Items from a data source
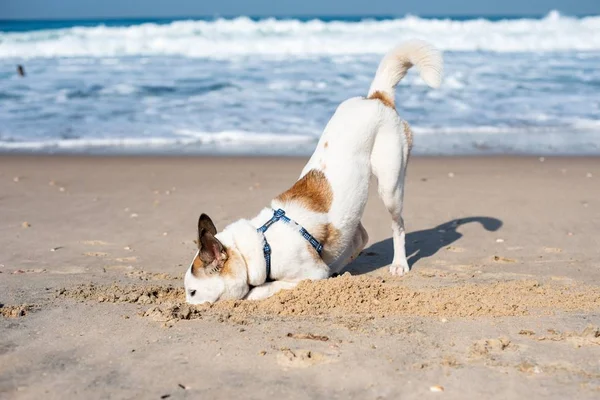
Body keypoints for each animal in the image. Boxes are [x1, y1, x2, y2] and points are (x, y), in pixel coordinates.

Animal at [185, 39, 442, 304]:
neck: (263, 246)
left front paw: (255, 292)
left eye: (192, 291)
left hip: (390, 185)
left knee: (398, 225)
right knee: (360, 236)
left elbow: (267, 287)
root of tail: (377, 98)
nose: (186, 306)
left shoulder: (310, 273)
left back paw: (398, 263)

* Exercise instructions:
Repeat the data above word for word, without pictures.

* Output below:
Body keypoints for each animal in the image. Boxes are [x1, y1, x2, y2] and points are (x, y), in pixel coordinates.

Animal at [185, 39, 442, 304]:
neck: (263, 246)
left front paw: (255, 292)
left eye: (192, 291)
left hip: (390, 185)
left knee: (398, 225)
right knee: (360, 236)
left elbow: (267, 287)
root of tail: (377, 98)
nose: (186, 306)
left shoulder: (310, 273)
left back paw: (398, 263)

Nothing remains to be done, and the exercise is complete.